▸ Exercise requirements
A. List every single that appears in the Fun Boy Three singles chronology in the article below on the song "The Tunnel of Love," giving each title with its year.
B. Extend the article below on the Fun Boy Three song "The Tunnel of Love," starting after its final sentence.

▸ Provided passage
--- start ---

Single by Fun Boy Three

from the album Waiting
- Released: 1983
- Genre: New wave
- Length: 3:08
- Label: Chrysalis
- Songwriter(s): Golding, Hall, Staples
- Producer(s): Fun Boy Three, David Byrne

Fun Boy Three singles chronology
| "The More I See (The Less I Believe)" (1982) | "The Tunnel of Love" (1983) | "Our Lips Are Sealed" (1983) |

= The Tunnel of Love (song) =

"The Tunnel of Love" (sometimes listed as "Tunnel of Love") is a song written and recorded by the group Fun Boy Three. It was the second single from their second album Waiting and returned the group to the UK top ten following the comparative failure of the album's first single "The More I See (The Less I Believe)", which had been their only single release to miss the UK top 40.

Both the single and album contain the same version of the song. However, on the album, David Byrne is credited with production, while the single credits The Fun Boy Three with production, and David Byrne and Jeremy Green with mixing.

--- end ---

▸ Given data
--- start ---

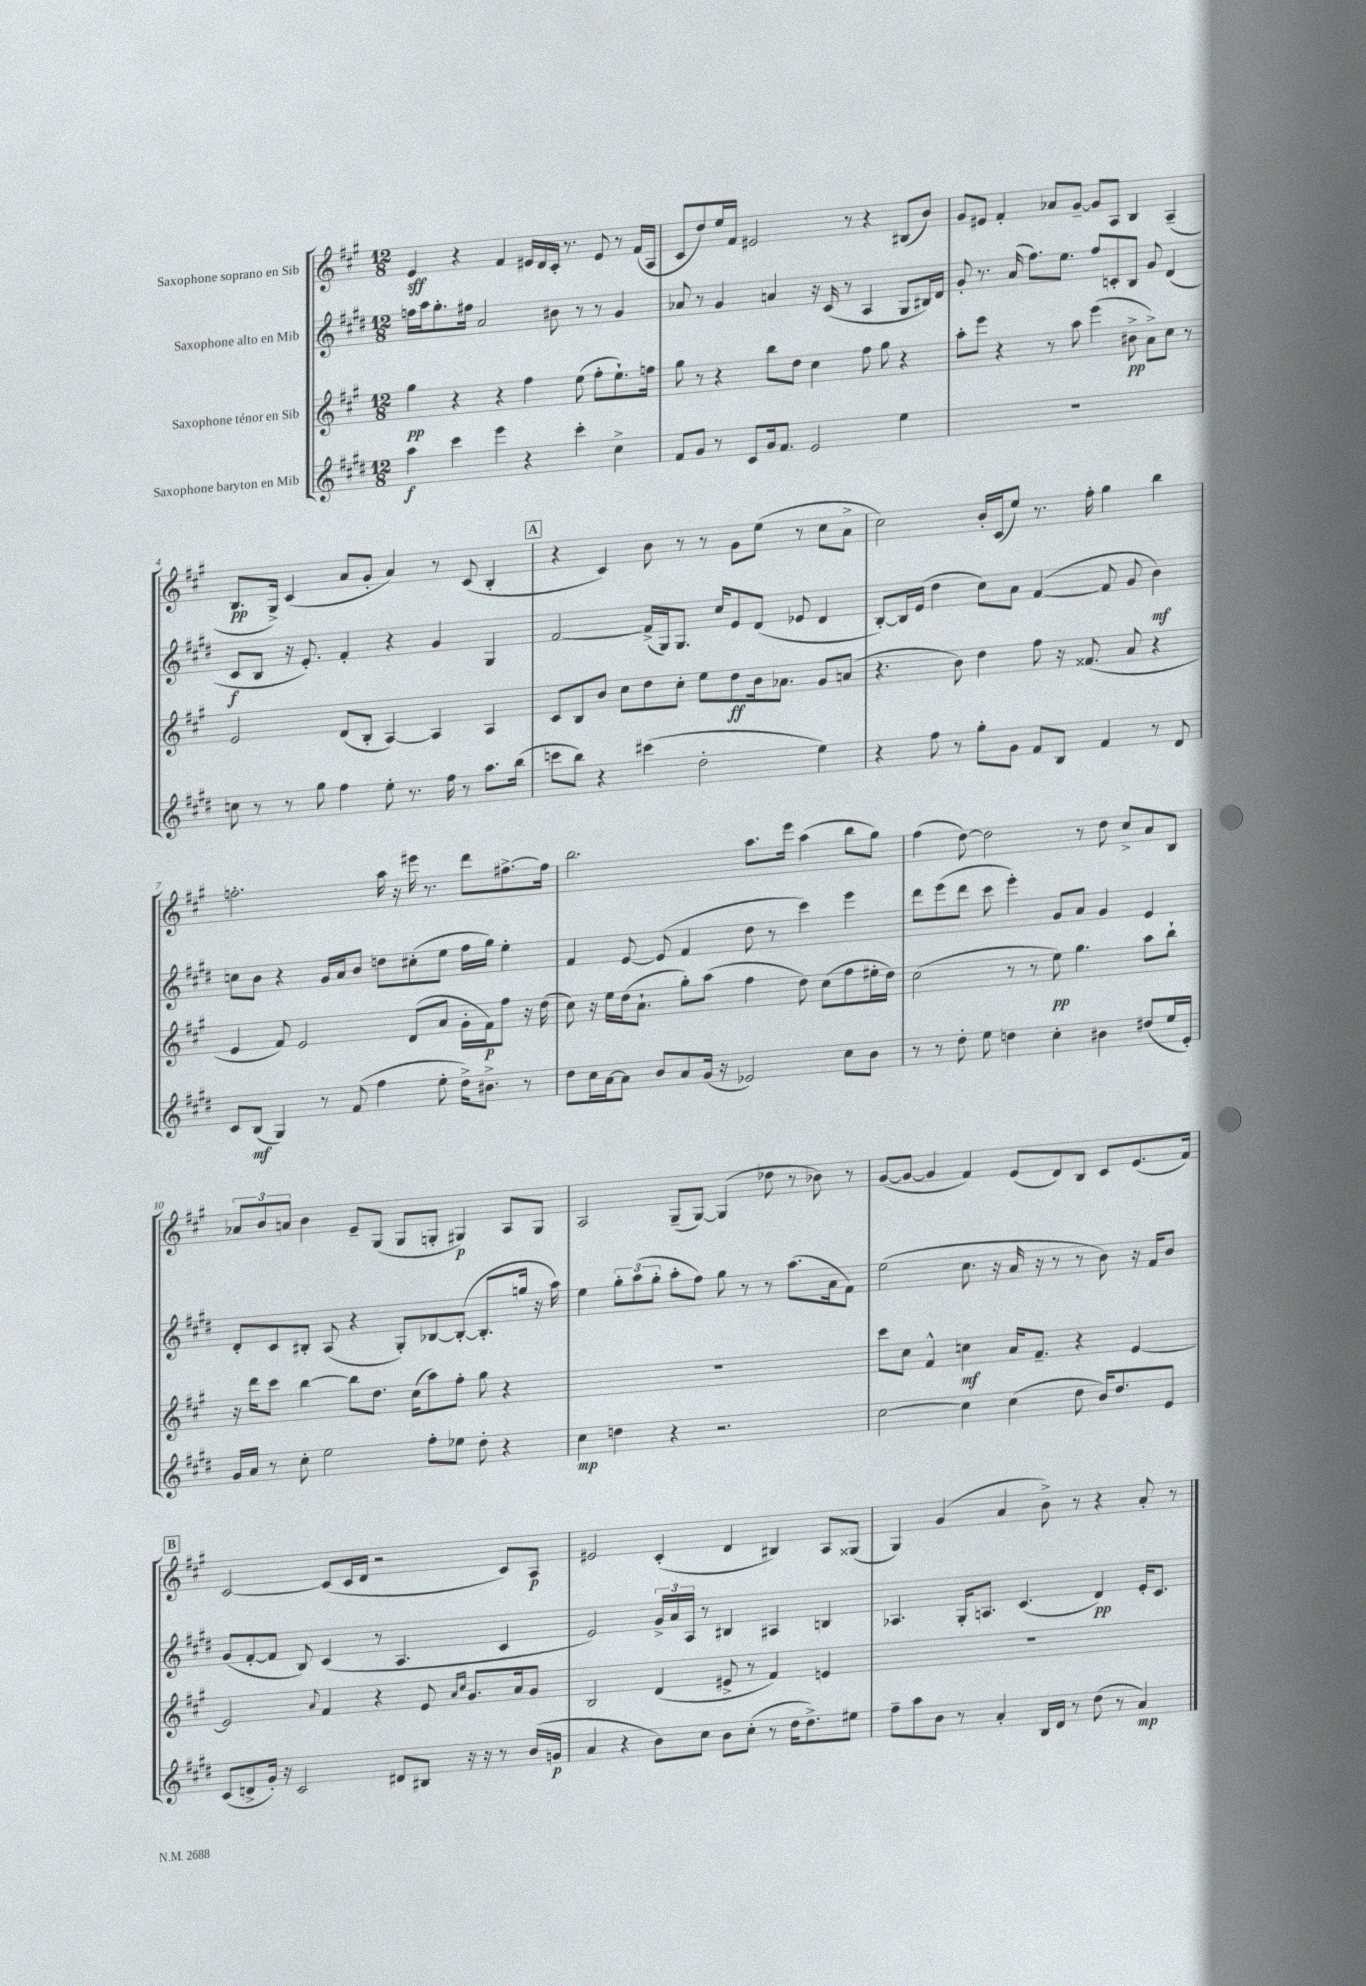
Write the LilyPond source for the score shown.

<<
\new StaffGroup <<
\new Staff = "s0" \with { instrumentName = "Saxophone soprano en Sib" } {
    \clef treble \key a \major \numericTimeSignature \time 12/8
    \autoBeamOff e'4\sff r4 fis'4 eis'16[ d'16 cis'16]-. r8. eis'8 r8 fis'16[( a16] |
    cis'8[ d''8) e''16 fis'16] eis'2 r8 r4 bis8[( b'8]) |
    gis'8[ eis'8] fis'4-. aes'8[ gis'8]~-- gis'8[ a8] b4 a4--( |
    b8.[\pp gis16]->) cis'4( a'8[ gis'8]-. a'4) r8 cis'8( b4-. |
    \mark \markup { \box "A" } r4 cis'4) b'8 r8 r8 gis'8[ e''8]( r8 cis''8[ a'8]-> |
    cis''2) b'16[-. cis'16( e''8]) r8. fis''16-. gis''4 b''4 |
    f''2.-. a''16 r16 eis'''16 r8. d'''8[ fis''8.~-> fis''16] |
    b''2. a''8.[ e'''16] a''4( b''8[ gis''8]) |
    fis''4( d''8~) d''2 r8 d''8 cis''8[-> a'8 b8] |
    \tuplet 3/2 { aes'8[ b'8 a'8] } b'4 e'8[-- gis8]( gis8[ g8]-. gis4\p) a8[ gis8] |
    a2 gis8[--( gis8]~) gis4( des''8 r8 bes'8) r8 |
    gis'8[~( gis'8]~ gis'4 fis'4) e'8[( d'8) b8] cis'8[ e'8.( fis'16]) |
    \mark \markup { \box "B" } cis'2~ cis'8[( cis'16 d'16] r2 cis'8[) a8]\p |
    eis'2 cis'4-.( d'4 bis4) a8[ gisis8]( |
    gis4) gis'4( a'4 b'8->) r8 r4 a'8-. r8 \bar "|." |
}
\new Staff = "s1" \with { instrumentName = "Saxophone alto en Mib" } {
    \clef treble \key e \major \numericTimeSignature \time 12/8
    \autoBeamOff f''16[ a''16 gis''8.-. fis''16] a'2 bis'8 r8 r8 gis'4 |
    aes'8 r8 gis'4 a'4 r16 cis'16( r8 a4 gis8[ bis16) dis'16] |
    gis'8-. r8. a'16( fis''8.[) e''8.] fis''8[ c'8-. b8] gis'8 dis'4( |
    cis'8[\f b8] r16 e'8.-.) fis'4-. r4 gis'4 gis4 |
    \mark \markup { \box "A" } fis'2~ fis'16[->( gis16) gis8.] cis''16[ e'8 dis'8]( ees'8 dis'4 |
    b8[~-.) b16 e'16]( dis''4 cis''8[) a'8] fis'4~( fis'8 gis'8 b'4\mf) |
    c''8[ b'8] r4 gis'16[ a'16 b'8] d''8[ cis''8-.( e''8] fis''16[ gis''16]) e''4-. |
    fis'4 e'8~ e'8( fis'4 dis''8 r8 cis'''4) e'''4 |
    dis'''8[ e'''8( dis'''8] cis'''8 e'''4-.) gis'8[ a'8] gis'4 e'4 |
    dis'8[-. cis'8 bis8]-. a8( r4 gis8[-.) bes8~ bes8]~-.( bes8.[-. g''16] r16 a''16) |
    e''4 \tuplet 3/2 { gis''8[-. a''8( gis''8]-. } a''8[-. fis''8]) gis''8 r8 r8 a''8.[( a'16 fis'8]) |
    e''2( cis''8. r16 a'16 r16 r8 r8 b'8) r16 fis'16[ b'8] |
    \mark \markup { \box "B" } gis'8[( fis'8~-. fis'8] b8) cis'4( r8 a4. cis'4 |
    e'2) \tuplet 3/2 { gis'16[-> a'16 a16] } r8 bis4 ais4 b4 |
    aes4. gis16[-. a8.] cis'4.( dis'4\pp) e'16[-. cis'8.] \bar "|." |
}
\new Staff = "s2" \with { instrumentName = "Saxophone ténor en Sib" } {
    \clef treble \key a \major \numericTimeSignature \time 12/8
    \autoBeamOff gis''4\pp r4 r4 fis''4 e''8( fis''8[-. e''8.-!) f''16] |
    gis''8 r8 r4 b''8[ d''8] cis''4 fis''8 gis''8 r4 |
    a''8[-. e'''8] r4 r8 a''8 e'''4( bis'8->\pp a'8[->) cis''8] r8 |
    e'2 d'8[( b8]-. a4~) a4 a4 |
    \mark \markup { \box "A" } cis'8[ b8 b'8] cis''8[ d''8 cis''8]-. e''8[ d''8\ff b'16 aes'8.] gis'8[ a'8]( |
    r4. b'8) d''4 fis''8 r16 fisis'8.( a'8 r4 |
    e'4 fis'8) e'2 d'8[( a'8] gis'16[-. fis'16\p) fis''8] r16 d''16( |
    cis''8) r16 e''16[ d''16( a'8.]-! gis''8[-.) a''8]( fis''4 d''8) cis''8[( fis''8 eis''16-. d''16]) |
    cis''2( r8 r8 e''8\pp) gis''4. a''8[ b''8]-! |
    r16 d'''16[ cis'''8] b''4~ b''8[ d''8.] cis''16[( a''8) fis''8]-. gis''8 r4 |
    R1. |
    cis'''8[ cis''8] fis'4-^ c''4\mf a'16[ fis'8.]-- r4 e'4~ |
    \mark \markup { \box "B" } e'2 \appoggiatura { a'8 } fis'4 r4 e'8 \grace { a'16[ cis''16] } gis'8.[ a'16 gis'8] |
    b2 d'4( eis'8-> r8 fis'4) e'4 |
    R1. \bar "|." |
}
\new Staff = "s3" \with { instrumentName = "Saxophone baryton en Mib" } {
    \clef treble \key e \major \numericTimeSignature \time 12/8
    \autoBeamOff a''4\f cis'''4 e'''4 r4 cis'''4-. cis''4-> |
    fis'8[ gis'8] r8 cis'8[ gis'16 fis'8.] e'2 e''4 |
    R1. |
    c''8 r8 r8 gis''8 fis''4 e''8-. r8. fis''16 r8 a''8.[ b''16]( |
    \mark \markup { \box "A" } c'''8[ b''8]) r4 cis'''4( dis''2-. e''4) |
    r4 fis''8 r8 gis''8[-. gis'8] fis'8[ b8] fis'4 r8 dis'8 |
    cis'8[ b8]\mf( gis4) r8 fis'8( fis''4 e''8-. dis''16[->) bis'8.]-> r8 |
    dis''8[ cis''16 a'16~ a'8] b'8[ a'8 gis'16]( r16 ees'2) cis''8[ b'8] |
    r8 r8 dis''8-. e''8 d''4 cis''4-. bis'4 dis''8[( e''16 e'16]-.) |
    gis'16[ a'16] r8 cis''8-. e''2 fis''8[-. ees''8] dis''8-. r4 |
    cis''4\mp d''4 r4 r2. |
    cis''2~ cis''4 cis''4( dis''8 b'16[) dis''8. e'8] |
    \mark \markup { \box "B" } cis'8[( d'8-> gis'16]-.) r16 cis'2 dis'8[ bis8] r16 r16 r8 b'16[( g'16]\p |
    a'4 r4 b'8[) cis''8] b'8[ cis''8]-.( r8 dis''16[ dis''8.->) eis''8] |
    fis''8[-- a''8 b'8] r8 a'4-. b16[ dis'16] r8 dis''8( r8 a'4\mp) \bar "|." |
}
>>
>>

--- end ---

▸ Results
A.
"The More I See (The Less I Believe)" (1982)
"The Tunnel of Love" (1983)
"Our Lips Are Sealed" (1983)

B.
The B-side featured an alternative version of their debut single "The Lunatics (Have Taken Over the Asylum)", performed using only voices and body percussion.

==Track listing==
- Fun Boy Three 7" single (Chrysalis CHS 2678) / 12" single (Chrysalis CHS 12 2678)

Most issues of the single list the title as "The Tunnel of Love" on the cover and "Tunnel of Love" on the label. On the album Waiting, the title is consistently given as "The Tunnel of Love".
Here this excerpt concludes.